Certification and Licensure
Earning a DNP alone doesn’t grant the right to practice. Nurse practitioners must also pass a national board certification exam in their specialty. The American Academy of Nurse Practitioners Certification Board is one of the primary certifying organizations, offering credentials in family practice, adult-gerontology, and emergency care. These certification programs are accredited by the Accreditation Board of Specialty Nursing Certification and the National Commission for Certifying Agencies.

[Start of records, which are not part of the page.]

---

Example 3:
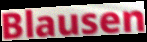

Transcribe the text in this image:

Blausen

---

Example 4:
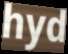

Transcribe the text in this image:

hyd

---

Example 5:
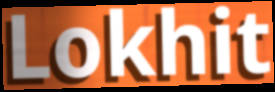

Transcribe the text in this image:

Lokhit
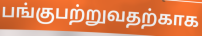
பங்குபற்றுவதற்காக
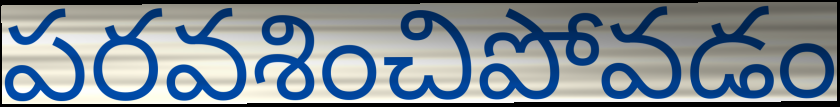
పరవశించిపోవడం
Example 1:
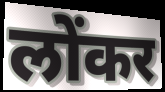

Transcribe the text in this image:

लोंकर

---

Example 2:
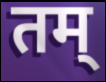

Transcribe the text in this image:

तम्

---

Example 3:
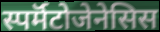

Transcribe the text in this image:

स्पर्मॅटोजेनेसिस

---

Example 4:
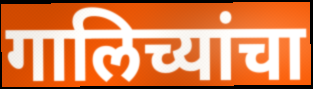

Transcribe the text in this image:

गालिच्यांचा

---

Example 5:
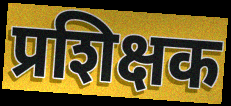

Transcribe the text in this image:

प्रशिक्षक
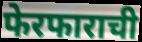
फेरफाराची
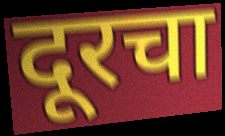
दूरचा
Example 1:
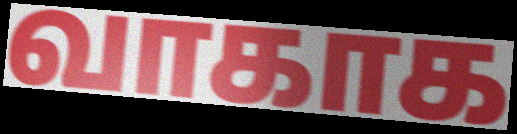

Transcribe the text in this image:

வாகாக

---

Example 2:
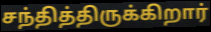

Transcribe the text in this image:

சந்தித்திருக்கிறார்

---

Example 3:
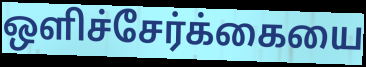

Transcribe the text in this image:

ஒளிச்சேர்க்கையை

Once certified, nurse practitioners must recertify every five years, which involves continuing education and sometimes re-examination. State licensure requirements vary. Some states grant nurse practitioners full practice authority, meaning they can evaluate patients, diagnose, and prescribe independently. Others require a collaborative agreement with a physician.
Patient Care Quality
Multiple studies have found that nurse practitioners provide care equivalent to, and in some measures better than, their physician counterparts, particularly in primary care settings. Research on DNP-prepared nurse practitioners managing patients with chronic conditions supports this pattern. For patients, the practical experience is often similar to seeing a physician: the nurse practitioner takes a health history, performs an exam, orders tests, makes a diagnosis, prescribes treatment, and manages follow-up care.
The Shift Toward Doctoral-Level Practice
The American Association of Colleges of Nursing (AACN) has supported the DNP as the standard degree for advanced practice nursing since 2004. In 2019, the National Organization of Nurse Practitioner Faculties called for making the DNP the entry-level degree for all new nurse practitioners by 2025. Despite that push, the transition has been gradual. As recently as the 2019-2020 academic year, roughly 90% of nurse practitioners still graduated from master’s-level programs.

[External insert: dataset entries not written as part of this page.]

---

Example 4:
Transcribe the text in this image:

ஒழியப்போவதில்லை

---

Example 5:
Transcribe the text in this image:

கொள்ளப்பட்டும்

The trend is clearly moving toward doctoral preparation, but a master’s degree remains a valid and common path into nurse practitioner practice. Nurses who already hold a master’s can enter post-master’s DNP programs, which are shorter since prior clinical hours count toward the 1,000-hour minimum. The practical difference for patients between a master’s-prepared and a DNP-prepared nurse practitioner is minimal in terms of what services they can provide, since both hold the same board certifications and state licenses. The DNP adds deeper preparation in systems thinking, evidence-based leadership, and practice improvement.
Salary and Job Growth
Nurse practitioners earned a median annual salary of $129,210 in May 2024, according to the Bureau of Labor Statistics. Employment for nurse practitioners is projected to grow 40% from 2024 to 2034, adding roughly 128,400 new positions. That growth rate far outpaces most occupations and reflects rising demand driven by an aging population, expanded insurance coverage, and a shortage of primary care physicians, particularly in rural and underserved communities. DNP-prepared nurse practitioners are well positioned within this market, especially as more health systems look for doctorally prepared clinicians who can lead teams and drive quality initiatives alongside direct patient care.